Tuesday, January 14, 2014

I have been told NOT to call this blog "don't adopt"  but went with it anyway.  I need a forum to do two things (and I need it anonymously)  1) to vent about my children and 2) to be a warning to parents who are looking to adopt thru the foster care system.  

We have 4 adopted kids, please no "oh how luck for them" "what an amazing people you are" ... blah blah, I don't want to hear it.  I'm NOT and if you end up following me you will agree.

Our first adoption was a sibling group of 3.  For the privacy of my children I am not giving gender or names.  They will just be label as 1, 2, 3, and 4.  Our second adoption was a single and not biologically connected to the first 3.

1 was 8 years old when they first arrived, 2 was 6 and 3 was 4. Yes it was a lot to take on for two people who had never been parents but we were ready, or at least we thought we were.  There was two things that made us decided to take on "multiples"  one we didn't want a baby.  We were older going into this process and very active, we wanted to be able to throw kids, dog and stuff in the car and go.  We didn't want the extra (stroller, diper bag, etc) and two we knew that if we took on a sibling group we would get kids "faster".

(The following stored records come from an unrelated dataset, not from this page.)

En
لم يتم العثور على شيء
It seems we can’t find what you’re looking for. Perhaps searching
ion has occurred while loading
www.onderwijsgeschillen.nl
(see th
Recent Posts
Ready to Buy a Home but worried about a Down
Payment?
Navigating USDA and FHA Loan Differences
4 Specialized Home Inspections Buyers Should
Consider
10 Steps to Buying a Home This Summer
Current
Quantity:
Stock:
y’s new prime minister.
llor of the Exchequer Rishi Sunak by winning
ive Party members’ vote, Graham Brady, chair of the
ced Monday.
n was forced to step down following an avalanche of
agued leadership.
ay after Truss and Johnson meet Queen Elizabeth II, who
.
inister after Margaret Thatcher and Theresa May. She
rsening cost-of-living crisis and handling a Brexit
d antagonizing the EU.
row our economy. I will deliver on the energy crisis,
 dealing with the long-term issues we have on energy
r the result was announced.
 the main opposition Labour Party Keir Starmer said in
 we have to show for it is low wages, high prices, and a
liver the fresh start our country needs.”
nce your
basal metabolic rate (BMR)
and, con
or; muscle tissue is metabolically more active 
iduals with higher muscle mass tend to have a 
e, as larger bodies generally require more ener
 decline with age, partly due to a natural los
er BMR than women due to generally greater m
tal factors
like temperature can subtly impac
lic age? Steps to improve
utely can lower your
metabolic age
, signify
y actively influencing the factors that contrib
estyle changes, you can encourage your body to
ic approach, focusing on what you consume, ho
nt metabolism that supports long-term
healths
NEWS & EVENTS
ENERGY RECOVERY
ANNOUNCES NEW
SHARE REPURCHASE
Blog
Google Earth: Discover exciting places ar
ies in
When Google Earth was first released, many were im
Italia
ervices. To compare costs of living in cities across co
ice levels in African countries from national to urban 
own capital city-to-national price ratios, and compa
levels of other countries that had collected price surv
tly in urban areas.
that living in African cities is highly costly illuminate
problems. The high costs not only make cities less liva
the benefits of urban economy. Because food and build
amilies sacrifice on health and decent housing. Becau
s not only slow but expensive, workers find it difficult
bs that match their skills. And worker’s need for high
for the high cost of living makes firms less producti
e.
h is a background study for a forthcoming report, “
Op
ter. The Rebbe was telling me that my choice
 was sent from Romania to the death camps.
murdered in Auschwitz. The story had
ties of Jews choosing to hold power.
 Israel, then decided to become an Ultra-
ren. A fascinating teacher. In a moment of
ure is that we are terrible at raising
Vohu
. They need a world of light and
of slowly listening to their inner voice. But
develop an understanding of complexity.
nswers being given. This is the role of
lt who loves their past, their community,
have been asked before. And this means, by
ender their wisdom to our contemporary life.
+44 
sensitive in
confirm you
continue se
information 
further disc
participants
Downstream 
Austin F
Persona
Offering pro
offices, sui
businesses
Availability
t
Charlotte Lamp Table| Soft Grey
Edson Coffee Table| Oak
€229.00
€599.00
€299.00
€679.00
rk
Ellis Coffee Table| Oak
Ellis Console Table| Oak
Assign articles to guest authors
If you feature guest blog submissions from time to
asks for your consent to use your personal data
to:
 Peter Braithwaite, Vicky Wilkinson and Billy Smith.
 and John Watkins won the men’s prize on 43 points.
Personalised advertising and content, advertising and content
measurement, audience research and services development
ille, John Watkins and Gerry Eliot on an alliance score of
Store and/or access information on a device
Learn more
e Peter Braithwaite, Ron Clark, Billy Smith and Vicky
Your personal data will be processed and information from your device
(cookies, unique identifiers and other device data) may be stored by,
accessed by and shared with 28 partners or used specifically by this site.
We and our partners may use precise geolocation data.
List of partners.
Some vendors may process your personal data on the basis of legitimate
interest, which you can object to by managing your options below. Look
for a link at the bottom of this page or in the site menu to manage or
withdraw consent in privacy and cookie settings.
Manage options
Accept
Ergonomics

We took all the classes, learned all that could happen, listened to the negative we knew we were ready.  We were also very naive.  We had both been in therapy for one reason or the other for years.  The beginning of our marriage brought up several challenges (loss of jobs, cancer) so we did a lot of work on us and us together.  Most couples didn't have this advantage it would be safe to say we felt a bit smug maybe to confident.  Because once the kids are yours fully adopted you are on your own and at the mercy of the system.

Our adoptions have been final for several years.  All together we had our children for close to 10 years.  And as I fill in some of the blanks you will learn that it is and it will not be a happy ending.